Whenever a line in the data holds the string "everyone", copy that line.

[[ RECORDS SHOWN open ]]

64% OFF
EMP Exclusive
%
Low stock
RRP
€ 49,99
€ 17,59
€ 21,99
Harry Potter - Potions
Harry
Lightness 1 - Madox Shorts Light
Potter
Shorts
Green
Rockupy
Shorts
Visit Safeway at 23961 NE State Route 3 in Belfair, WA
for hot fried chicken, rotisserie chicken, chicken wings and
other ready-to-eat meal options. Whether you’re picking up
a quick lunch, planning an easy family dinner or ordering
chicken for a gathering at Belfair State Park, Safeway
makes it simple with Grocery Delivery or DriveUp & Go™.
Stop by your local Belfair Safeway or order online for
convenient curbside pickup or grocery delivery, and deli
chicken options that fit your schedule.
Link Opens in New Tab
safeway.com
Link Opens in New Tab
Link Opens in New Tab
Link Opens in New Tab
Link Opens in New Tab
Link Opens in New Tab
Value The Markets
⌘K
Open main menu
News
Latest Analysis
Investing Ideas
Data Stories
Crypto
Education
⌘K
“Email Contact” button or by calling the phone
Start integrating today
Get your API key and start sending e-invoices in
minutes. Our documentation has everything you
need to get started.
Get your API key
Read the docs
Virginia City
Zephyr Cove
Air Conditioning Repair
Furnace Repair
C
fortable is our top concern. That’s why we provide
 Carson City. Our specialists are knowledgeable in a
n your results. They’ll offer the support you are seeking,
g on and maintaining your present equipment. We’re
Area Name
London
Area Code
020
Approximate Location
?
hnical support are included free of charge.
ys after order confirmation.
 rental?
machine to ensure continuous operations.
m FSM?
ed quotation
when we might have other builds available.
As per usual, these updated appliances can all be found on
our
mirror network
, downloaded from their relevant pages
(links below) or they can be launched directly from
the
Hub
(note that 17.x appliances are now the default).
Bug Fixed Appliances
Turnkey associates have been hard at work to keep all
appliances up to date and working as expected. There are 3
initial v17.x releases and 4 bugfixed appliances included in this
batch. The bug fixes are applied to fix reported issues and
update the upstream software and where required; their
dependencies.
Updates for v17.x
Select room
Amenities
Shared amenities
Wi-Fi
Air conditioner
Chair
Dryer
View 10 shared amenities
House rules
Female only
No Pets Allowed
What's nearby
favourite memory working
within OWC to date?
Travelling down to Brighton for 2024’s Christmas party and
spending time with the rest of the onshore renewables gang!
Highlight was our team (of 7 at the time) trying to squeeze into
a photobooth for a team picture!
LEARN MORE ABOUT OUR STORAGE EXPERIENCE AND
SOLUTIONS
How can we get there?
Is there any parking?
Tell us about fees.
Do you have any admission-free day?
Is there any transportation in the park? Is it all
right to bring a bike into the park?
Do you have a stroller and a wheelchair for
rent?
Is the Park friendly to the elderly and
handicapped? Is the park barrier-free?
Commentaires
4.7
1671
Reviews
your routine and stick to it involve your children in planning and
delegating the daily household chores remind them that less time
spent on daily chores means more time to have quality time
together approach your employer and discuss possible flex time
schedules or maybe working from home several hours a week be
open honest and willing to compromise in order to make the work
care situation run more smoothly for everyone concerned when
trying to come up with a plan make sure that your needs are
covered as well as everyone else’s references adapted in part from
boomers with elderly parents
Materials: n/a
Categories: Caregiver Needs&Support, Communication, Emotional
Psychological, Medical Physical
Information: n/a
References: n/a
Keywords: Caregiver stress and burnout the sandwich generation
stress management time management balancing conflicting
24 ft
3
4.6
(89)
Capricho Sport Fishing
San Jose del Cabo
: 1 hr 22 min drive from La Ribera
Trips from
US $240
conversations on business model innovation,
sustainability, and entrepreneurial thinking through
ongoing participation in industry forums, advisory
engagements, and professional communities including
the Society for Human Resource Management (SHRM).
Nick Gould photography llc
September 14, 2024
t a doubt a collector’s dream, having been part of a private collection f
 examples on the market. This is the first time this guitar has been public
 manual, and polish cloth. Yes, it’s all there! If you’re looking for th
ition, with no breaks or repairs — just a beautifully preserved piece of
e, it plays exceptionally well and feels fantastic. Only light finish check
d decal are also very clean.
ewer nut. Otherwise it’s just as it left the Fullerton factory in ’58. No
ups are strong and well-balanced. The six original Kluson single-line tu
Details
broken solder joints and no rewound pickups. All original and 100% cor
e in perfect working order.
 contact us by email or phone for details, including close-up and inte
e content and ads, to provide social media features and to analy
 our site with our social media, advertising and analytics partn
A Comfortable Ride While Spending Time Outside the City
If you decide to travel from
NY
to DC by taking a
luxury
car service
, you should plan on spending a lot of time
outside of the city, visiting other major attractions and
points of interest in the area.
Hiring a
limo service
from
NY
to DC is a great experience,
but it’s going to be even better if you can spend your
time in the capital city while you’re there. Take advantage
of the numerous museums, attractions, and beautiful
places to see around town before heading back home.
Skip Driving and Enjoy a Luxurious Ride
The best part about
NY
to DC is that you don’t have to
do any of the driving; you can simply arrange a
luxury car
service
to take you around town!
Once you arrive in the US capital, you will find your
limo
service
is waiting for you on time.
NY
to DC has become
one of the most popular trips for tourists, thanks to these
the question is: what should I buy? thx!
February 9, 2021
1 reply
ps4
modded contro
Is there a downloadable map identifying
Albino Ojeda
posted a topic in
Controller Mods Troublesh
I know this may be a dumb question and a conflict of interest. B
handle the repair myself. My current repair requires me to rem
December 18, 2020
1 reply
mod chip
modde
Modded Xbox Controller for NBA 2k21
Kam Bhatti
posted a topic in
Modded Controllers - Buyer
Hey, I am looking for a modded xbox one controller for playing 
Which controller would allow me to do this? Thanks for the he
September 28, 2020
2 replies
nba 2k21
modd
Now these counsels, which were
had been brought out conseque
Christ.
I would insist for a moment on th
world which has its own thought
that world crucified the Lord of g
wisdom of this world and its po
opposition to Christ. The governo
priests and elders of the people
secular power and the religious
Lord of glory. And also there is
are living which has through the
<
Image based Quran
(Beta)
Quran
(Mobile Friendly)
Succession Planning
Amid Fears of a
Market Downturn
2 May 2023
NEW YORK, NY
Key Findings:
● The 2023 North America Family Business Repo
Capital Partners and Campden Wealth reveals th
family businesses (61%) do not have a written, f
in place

[[ RECORDS SHOWN closed ]]

→ TASK SOLUTION:
care situation run more smoothly for everyone concerned when
covered as well as everyone else’s references adapted in part from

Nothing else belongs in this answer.